Tujuan Latihan → Lanjutkan teks tentang mesin negara Prancis di bawah ini, dimulai tepat setelah kalimat terakhirnya.

Teks Halaman →
Revolusi Prancis pertama, dengan tugasnya untuk membongkar semua kekuasaan lokal, teritorial, perkotaan dan provinsi agar menciptakan kesatuan sivil bangsa itu, tidak-bisa-tidak mengem-bangkan yang telah dimulai oleh monarki, sentralisasi, tetapi pada waktu bersamaan batasbatas, atribut-atribut, dan para agen kekuasaan pemerintahan. Napoleon telah menyempurnakan mesin negara itu. Monarki Yang Absah (Legitimate) dan Monarki Juli tidak menambahkan apapun padanya kecuali suatu pembagian kerja lebih besar, meningkatkannya pada tingkat yang sama sebagaimana pembagian kerja di dalam masyarakat borjuis menciptakan kelompok-kelompok kepentingan baru, dan karenanya bahan baru bagi administrasi negara. Semua kepentingan bersama secara langsung direnggut dari masyarakat, dihadapkan dengan suatu kepentingan umum yang lebih tinggi, diserobot dari kegiatan-kegiatan para anggota masyarakat sendiri dan dijadikan suatu obyek kegiatan pemerintah –dari satu jembatan, sebuah gedung sekolahan, dan kepemilikan komunal suatu komunitas desa, hingga jalan-jalan keretaapi, kekayaan nasional, dan Universitas Nasional Perancis. Akhirnya republik parlementer, di dalam pergulatannya terhadap revolusi, mendapatkan dirinya terpaksa memperkuat alat-alat dan sentralisasi kekuasaan pemerintahan dengan tindakan-tindakan represif. Semua revolusi menyempurnakan mesin ini dan bukannya menghan-curkannya. Partai-partai, yang secara bergantian memperebutkan dominasi, memandang pemilikan bangunan negara yang luar-biasa besarnya ini sebagai jarahan utama dari si pemenang.

Tetapi di bawah monarki mutlak, selama Revolusi pertama, dan di bawah Napoleon birokrasi itu hanyalah alat untuk mempersiapkan kekuasaan kelas borjuasi. Di bawah Restorasi, di bawah Louis Philippe, di bawah republik parlementer, ia merupakan perkakas kelas yang berkuasa, betapapun keras usahanya akan kekuasaan dirinya sendiri.

Data Tercatat →
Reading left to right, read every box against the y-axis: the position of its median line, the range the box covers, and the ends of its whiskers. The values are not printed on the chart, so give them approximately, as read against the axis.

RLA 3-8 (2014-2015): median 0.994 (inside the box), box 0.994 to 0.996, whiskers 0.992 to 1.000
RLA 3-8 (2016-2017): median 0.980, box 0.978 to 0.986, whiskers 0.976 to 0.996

Area Jawaban →
Hanya di bawah Bonaparte kedua negara itu tampaknya telah menjadikan dirinya independen secara sempurna. Mesin negara telah sedemikian rupa memperkuat dirinya sendiri vis-à-vis masyarakat sivil sehingga Pemimpin Perhimpunan 10 Desember mencukupi sebagai kepalanya – seorang petualang yang didatangkan dari luar-negeri, membuat diangkatnya bahu-bahu suatu keprajuritan yang mabok yang telah dibelinya dengan wiski dan sosis dan yang kepadanya ia mesti terus melempari lebih banyak sosis lagi. Karenanya keputus-asaan yang bermuram-durja itu, perasaan dari penghinaan mengerikan dan pemerosotan yang menindas dada Prancis dan membuatnya terengahengah. Ia merasa dirinya terhina.

Sekalipun begitu kekuasaan negara tidak digantung di awang-awang. Bonaparte mewakili suatu kelas, dan kelas yang paling besar jumlahnya dari masyarakat Prancis lagi pula, yaitu kaum pengusaha pertanian kecil.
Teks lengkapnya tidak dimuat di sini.